By Paul Cobler
The Advocate, Baton Rouge, La.
BATON ROUGE — Baton Rouge’s aging Juvenile Detention Center, which has been the focus of growing criticism after a riot and high profile escapes, will get new security doors and other safety improvements, parish officials said Thursday.
The city-parish will use $2 million to install as many as 50 metal security doors throughout the facility, as well as upgrade the security camera system and the system that allows officers to buzz in and out of different units in the building, city-parish spokesman Mark Armstrong said.
East Baton Rouge Parish’s Metro Council approved the funds on Wednesday within a $48 million final package of money from the American Rescue Plan Act, Congress’ coronavirus relief bill that was passed last year.
“These upgrades were necessary and the American Rescue Plan gave us an opportunity to make these upgrades,” Armstrong said. “This is a really good shot in the arm for that facility.”
The 70-year-old detention center saw two escapes last year in which a total of seven youths broke out of the facility on Veterans Memorial Boulevard near Metro Airport.
In February, three boys threatened staff members and ripped out ceiling tiles during a two-hour ruckus where nobody was injured.

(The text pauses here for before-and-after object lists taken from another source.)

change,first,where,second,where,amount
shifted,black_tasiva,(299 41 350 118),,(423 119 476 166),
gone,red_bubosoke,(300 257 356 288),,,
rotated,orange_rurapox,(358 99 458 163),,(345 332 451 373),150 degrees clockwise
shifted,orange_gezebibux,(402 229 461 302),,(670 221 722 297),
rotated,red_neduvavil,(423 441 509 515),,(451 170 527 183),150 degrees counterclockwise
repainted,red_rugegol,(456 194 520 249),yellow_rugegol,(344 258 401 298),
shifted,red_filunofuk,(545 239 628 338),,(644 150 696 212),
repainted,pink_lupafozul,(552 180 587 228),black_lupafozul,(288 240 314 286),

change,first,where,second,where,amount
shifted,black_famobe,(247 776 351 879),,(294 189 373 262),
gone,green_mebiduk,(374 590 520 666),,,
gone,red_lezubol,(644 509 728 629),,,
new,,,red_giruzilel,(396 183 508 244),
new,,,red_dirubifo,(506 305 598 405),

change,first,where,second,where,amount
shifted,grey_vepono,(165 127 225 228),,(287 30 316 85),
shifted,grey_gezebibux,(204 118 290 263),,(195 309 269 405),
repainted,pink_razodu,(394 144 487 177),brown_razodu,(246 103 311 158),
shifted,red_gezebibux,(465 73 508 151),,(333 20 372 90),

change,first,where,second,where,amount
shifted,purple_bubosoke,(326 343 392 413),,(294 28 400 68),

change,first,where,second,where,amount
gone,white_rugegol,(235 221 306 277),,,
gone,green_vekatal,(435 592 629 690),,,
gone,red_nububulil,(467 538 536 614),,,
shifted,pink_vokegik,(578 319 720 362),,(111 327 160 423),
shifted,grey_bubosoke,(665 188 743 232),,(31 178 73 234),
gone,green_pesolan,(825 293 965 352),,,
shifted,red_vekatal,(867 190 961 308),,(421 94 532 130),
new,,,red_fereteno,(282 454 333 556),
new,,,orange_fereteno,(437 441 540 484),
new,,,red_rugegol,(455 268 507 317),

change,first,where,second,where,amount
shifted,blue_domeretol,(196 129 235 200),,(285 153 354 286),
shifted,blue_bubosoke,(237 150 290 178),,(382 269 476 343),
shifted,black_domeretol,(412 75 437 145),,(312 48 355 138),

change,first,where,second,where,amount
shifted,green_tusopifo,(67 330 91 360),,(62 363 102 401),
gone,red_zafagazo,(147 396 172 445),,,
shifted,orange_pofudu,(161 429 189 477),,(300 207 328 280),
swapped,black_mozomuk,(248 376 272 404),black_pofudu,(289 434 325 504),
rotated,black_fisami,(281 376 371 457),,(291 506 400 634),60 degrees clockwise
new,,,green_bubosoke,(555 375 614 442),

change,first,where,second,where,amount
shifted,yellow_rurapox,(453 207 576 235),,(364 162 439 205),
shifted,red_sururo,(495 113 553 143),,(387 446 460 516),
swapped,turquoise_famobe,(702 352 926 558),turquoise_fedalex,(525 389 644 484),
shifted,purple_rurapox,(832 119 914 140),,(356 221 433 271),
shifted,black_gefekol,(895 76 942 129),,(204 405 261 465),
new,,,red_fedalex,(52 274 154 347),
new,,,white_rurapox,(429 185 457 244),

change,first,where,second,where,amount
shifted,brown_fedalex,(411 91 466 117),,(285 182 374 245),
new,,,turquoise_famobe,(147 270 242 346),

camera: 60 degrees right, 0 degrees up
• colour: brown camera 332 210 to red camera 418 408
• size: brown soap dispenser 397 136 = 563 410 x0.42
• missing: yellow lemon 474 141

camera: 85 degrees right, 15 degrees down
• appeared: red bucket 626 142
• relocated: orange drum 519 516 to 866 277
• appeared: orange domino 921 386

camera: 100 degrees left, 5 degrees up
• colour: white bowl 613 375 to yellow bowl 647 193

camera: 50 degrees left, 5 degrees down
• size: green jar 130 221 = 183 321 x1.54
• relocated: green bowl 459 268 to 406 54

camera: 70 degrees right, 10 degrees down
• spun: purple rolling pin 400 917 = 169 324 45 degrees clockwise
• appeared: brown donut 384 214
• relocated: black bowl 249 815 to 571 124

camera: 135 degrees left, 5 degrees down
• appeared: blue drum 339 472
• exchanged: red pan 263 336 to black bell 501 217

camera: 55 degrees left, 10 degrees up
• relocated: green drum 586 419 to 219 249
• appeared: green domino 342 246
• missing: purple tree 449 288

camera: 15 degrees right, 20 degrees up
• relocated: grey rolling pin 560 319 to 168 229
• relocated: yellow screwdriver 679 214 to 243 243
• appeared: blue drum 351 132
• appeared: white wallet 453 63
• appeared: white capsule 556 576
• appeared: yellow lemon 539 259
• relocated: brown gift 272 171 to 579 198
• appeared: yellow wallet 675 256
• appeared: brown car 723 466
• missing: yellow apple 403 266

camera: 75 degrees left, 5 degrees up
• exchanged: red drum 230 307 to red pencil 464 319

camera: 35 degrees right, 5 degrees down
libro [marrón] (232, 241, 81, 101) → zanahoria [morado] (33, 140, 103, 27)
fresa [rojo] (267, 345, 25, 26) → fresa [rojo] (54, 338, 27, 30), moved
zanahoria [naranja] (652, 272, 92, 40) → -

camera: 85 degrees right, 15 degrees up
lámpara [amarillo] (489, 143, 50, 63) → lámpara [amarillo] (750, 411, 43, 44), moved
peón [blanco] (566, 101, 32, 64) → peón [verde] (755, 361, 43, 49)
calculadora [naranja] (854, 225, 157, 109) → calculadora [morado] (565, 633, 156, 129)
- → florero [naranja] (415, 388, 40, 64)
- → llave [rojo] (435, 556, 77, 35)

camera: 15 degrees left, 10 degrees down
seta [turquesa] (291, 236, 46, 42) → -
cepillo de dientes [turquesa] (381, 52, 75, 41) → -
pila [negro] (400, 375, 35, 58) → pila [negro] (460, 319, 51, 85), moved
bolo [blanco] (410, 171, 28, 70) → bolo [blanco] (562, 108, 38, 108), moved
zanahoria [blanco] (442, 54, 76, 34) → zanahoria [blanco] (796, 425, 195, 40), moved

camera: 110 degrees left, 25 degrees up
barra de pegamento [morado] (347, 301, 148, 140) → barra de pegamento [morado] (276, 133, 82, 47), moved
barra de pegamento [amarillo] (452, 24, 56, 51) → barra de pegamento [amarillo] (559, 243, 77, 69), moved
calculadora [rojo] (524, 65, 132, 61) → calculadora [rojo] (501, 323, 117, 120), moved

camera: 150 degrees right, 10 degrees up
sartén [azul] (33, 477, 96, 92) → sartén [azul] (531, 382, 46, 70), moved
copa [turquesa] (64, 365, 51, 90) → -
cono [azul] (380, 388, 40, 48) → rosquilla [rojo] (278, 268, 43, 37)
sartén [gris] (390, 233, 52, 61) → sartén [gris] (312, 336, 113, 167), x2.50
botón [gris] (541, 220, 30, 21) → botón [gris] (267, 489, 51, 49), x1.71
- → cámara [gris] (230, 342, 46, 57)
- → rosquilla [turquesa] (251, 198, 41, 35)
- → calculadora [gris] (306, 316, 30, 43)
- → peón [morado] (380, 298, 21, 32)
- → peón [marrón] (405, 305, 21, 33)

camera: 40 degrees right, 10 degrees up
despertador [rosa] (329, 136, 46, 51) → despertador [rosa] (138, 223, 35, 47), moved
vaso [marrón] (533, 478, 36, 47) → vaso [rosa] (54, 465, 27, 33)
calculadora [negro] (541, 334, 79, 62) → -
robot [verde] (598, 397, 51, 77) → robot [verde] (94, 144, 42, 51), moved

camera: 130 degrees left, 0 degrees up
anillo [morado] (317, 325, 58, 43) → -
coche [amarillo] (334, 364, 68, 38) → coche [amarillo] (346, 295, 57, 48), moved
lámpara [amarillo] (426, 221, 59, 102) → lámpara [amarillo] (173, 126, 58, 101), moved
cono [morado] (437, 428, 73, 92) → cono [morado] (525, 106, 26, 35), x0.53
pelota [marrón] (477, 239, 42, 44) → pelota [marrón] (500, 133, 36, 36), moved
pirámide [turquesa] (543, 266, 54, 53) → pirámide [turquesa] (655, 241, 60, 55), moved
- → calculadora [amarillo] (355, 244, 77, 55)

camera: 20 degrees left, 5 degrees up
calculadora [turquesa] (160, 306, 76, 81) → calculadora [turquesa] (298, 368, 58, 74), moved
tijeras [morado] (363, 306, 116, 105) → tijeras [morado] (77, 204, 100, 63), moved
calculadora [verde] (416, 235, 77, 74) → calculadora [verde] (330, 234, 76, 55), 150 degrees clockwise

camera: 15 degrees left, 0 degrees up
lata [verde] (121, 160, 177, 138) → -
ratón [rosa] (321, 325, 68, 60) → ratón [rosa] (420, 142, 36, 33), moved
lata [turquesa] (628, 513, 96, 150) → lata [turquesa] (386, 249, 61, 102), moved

One month later, three teens were hospitalized after they were involved in a brawl at the facility.
The incidents prompted District Attorney Hillar Moore to reiterate his previous calls for the jail to be torn down and rebuilt to modern standards.
Moore still supports the construction of a new juvenile facility but said the spending is necessary because of the antiquated state of the jail and the safety risks it poses.
Rev. Alexis Anderson, a local prison reform advocate, questioned the spending of one-time funding on a facility that officials want to tear down when the money could be spent elsewhere.
“We keep pushing these multimillion dollar ideas, but we should be talking about how we keep these children out of these facilities,” said Anderson, executive director PREACH, a nonprofit that specializes in re-entry after incarceration. “That is supposed to be the goal here. ... Throwing a couple dollars at what everybody sees is a dilapidated building is not going to fix the problem.”
Moore acknowledged it would be preferable to build a new jail and save the money, but he said the safety concerns at the jail are too urgent. It will be years before money can be secured for a new jail, he said, and the parish would risk the safety of the youth and staff if it waited that long.
“I think the mayor and the council are in a dilemma because just think about how much a lawsuit could cost them,” Moore said. “We’re just in a really tough position and this is the safest decision we can make.”
Along with the $2 million for the juvenile detention center, a further $1.2 million in ARPA funds will be spent on the similarly-aging East Baton Rouge Parish Prison for facility improvements like new HVAC units.
The funding package was created by Mayor-President Sharon Weston Broome by looking at needs across the parish that needed to be addressed quickly or have been outstanding for a long time, Armstrong said.
“These are upgrades that are going to increase safety, and that’s what we are in the business of — mitigating incidents,” Armstrong said. “You’re always going to have more needs than resources, and we had to be very judicious about the way we used that money.”
The trouble at the Baton Rouge facility is part of larger turmoil in Louisiana’s youth prison system.
There have been breakouts and violence at other parish-run juvenile jails, and several rural sheriffs and district attorneys have said they have no place to put young people accused of crimes. Louisiana had been sending some young detainees to Alabama jails, but the state stopped taking them after a riot at a prison there.
Meanwhile, in the state-run juvenile jails, dozens of youth have escaped from a facility in Bridge City this year. In response, state leaders have planned to reopen the infamous Jetson Center for Youth in Baker and send some juveniles to a facility on the grounds of the state penitentiary at Angola.